◆ Things to do:
- 1) Please answer these questions from the article about Liu Fang below:
(a) At what age did she begin learning the pipa?
(b) In what year did she graduate from the Shanghai Conservatory of Music?
(c) What prize was she awarded in June of 2001?
- 2) Carry on the article about Liu Fang below from the point where it stops.

◆ Excerpt:

"What are some defining characteristics of Chinese classical music that you convey in your music?"

Interview article by Paula E. Kirman:
Award-winning young pipa virtuoso Liu Fang talks about her passion for Chinese classical music (www.insideworldmusic.com


What is your musical training and background?

What are the biggest challenges of playing the pipa and guzheng?

What or what are your musical influences?

What do you like best about performing live?

What are some definining characteristics of Chinese classical music that you convey in your music?

What are your goals as an artist?

Liu Fang's Passionate Pipa - Traditional Chinese Music is in Her Heart and Soul
by Paula E. Kirman, June 24, 2001

Liu Fang, pipa soloistFor Liu Fang, traditional Chinese music is not only in her heart, it is in her soul. She was born in 1974 in the province of Yunnan and began learning the pipa, a Chinese lute, at the age of six. She began performing at age eleven, including a solo performance for the Queen of England during the royalty's visit to China. After graduating from the Shanghai Conservatory of Music in 1993, where she also studied the guzheng (a Chinese zither), she continued performing to critical and audience acclaim. Moving to Canada in 1996 was a turning point in her career, as she began touring Canada and the United States, playing various musical festivals in North American and Europe and making various television appearances. CBC Canada and its French station Radio Canada recorded four of her concerts and she has received several awards from the Canada Council for the Arts. Most recently, she was awarded the Future Generations Millennium Prize in June of 2001. One of only three winners, this prize is awarded to young performers seen to have extremely bright futures. In the words of the jury:

"Liu Fang's mastery of the pipa and the guzheng has established her international reputation as a highly talented young interpreter of traditional Chinese music. She aspires to combine her knowledge and practice of Eastern traditions with western classical music, contemporary music and improvisation, thereby creating new musical forms, uniting different cultures and discovering new audiences."

◆ Provided data:
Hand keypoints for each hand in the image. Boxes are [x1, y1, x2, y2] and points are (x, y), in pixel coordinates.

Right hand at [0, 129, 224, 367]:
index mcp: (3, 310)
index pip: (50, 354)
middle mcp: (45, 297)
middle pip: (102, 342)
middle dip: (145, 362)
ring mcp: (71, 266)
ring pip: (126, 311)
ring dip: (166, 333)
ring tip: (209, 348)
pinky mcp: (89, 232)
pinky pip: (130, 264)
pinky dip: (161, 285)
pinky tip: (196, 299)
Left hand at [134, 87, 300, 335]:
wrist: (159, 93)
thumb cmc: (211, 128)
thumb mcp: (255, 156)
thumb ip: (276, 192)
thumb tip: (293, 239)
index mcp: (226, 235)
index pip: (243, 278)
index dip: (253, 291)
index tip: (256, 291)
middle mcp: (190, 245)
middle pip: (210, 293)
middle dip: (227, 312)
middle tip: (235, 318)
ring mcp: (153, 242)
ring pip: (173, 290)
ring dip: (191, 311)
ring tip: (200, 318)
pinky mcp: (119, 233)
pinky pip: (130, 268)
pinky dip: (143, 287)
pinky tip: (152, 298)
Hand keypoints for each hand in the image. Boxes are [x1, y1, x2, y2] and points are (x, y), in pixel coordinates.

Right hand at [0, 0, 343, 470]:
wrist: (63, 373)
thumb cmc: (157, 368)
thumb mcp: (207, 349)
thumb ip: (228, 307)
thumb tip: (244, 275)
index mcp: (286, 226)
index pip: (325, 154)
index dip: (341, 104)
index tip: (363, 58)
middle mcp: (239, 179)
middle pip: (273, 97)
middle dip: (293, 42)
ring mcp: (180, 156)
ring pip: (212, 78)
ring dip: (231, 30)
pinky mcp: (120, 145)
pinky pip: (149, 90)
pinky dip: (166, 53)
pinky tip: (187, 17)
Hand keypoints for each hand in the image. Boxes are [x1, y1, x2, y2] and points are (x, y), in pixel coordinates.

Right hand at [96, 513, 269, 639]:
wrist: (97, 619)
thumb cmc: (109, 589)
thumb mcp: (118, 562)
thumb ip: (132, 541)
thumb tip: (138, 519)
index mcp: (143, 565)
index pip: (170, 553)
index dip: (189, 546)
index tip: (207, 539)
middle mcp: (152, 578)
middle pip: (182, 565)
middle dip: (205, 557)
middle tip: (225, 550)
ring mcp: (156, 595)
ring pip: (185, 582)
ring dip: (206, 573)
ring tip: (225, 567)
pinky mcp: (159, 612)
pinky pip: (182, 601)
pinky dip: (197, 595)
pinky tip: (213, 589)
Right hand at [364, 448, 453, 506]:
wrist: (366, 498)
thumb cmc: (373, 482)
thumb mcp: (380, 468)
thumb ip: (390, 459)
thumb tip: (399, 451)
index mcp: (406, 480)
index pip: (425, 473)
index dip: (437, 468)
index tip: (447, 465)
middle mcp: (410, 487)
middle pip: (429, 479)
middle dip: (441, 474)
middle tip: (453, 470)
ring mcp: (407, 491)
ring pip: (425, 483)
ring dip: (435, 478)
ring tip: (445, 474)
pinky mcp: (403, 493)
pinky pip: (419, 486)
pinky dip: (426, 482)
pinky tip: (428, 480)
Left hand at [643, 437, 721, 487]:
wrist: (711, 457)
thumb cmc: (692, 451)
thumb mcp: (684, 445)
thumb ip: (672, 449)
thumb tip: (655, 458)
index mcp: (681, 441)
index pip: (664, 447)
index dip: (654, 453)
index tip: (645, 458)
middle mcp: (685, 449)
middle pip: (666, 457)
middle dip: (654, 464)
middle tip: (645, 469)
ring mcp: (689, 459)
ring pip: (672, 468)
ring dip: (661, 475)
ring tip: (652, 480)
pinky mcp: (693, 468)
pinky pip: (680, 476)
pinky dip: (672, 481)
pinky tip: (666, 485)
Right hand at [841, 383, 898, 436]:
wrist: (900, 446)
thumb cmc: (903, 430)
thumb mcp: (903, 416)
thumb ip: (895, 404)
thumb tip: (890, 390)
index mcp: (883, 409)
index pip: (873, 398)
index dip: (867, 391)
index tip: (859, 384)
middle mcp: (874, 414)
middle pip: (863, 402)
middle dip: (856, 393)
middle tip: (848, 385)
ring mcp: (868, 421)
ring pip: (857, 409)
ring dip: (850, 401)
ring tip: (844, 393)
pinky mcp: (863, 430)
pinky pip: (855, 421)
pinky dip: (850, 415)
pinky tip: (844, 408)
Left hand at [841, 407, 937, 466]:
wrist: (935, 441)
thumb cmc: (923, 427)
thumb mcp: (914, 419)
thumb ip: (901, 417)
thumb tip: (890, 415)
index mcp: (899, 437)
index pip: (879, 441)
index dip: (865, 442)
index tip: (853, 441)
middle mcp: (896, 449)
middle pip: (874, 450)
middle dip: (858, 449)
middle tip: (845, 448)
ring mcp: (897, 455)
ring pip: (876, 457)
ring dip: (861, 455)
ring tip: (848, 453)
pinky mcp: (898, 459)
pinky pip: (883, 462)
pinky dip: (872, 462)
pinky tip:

◆ Numbered responses:
- 1)
(a) Six.
(b) 1993.
(c) The Future Generations Millennium Prize.

- 2)
She is not only talented, but also very well spoken. I had the pleasure of interviewing Liu Fang and having her talk about her musical career and how she became so proficient on two very difficult instruments.

Paula: What is your musical training and background?
Liu Fang: My mother is an actress of Dianju (similar to Peking opera). I had the chance to listen to music even before I was able to speak. My mother always took me with her to rehearsals and sometimes also to the performances. I always sat there quietly during the performances and never made trouble for my mother, because I was very much attracted to the music, the singing and dancing on stage. When I was five years old, my mother began to teach me to play the Yueqin (a moon-shaped lute playing with a plectrum). When I was six years old, she bought me a pipa, and I began to learn the instrument. My teacher was Prof. Zheng Qinrong from the Yunnam Institute for the Arts. I love the instrument and made fast progress. I gave my first public performance when I was nine years old, and began to receive several prizes for provincial and national competitions. Meanwhile, I got the chance to perform with different performing troupes in many concerts, including a concert for the Queen of England. In 1990, when I was 15 years old, I went to study at the Shanghai Conservatory of Music, where I studied the pipa and guzheng, and got systematic training in Chinese music in general and had intensive contact with Western classics. Upon graduation, I went back to my hometown of Kunming, working as a pipa soloist at the Kunming Music and Dance Troupe. At the beginning of 1996 I moved to Canada with my husband and have been living in Montreal.
I must say that I feel very happy to be in Canada. The audiences are great and open- minded. Before I came to Canada, I never thought I could live on my music in the Western World until my first concert in Montreal in 1996. I realized that my performance could touch the heart of so many people. This gave me immense courage to continue my career as pipa soloist. Later on, my husband quit his job and became my manager. I began my international career. Thanks to the support from the Canada Council for the Arts, my career has been developing very rapidly. By now I have given four European tours and performed at many festivals across Canada and several concerts in the USA and Columbia. Radio-Canada and the CBC have also given me great support. Six concerts were recorded in the last three years by Radio-Canada and Radio- France recorded one. I had also the chance to perform on TV and for film music.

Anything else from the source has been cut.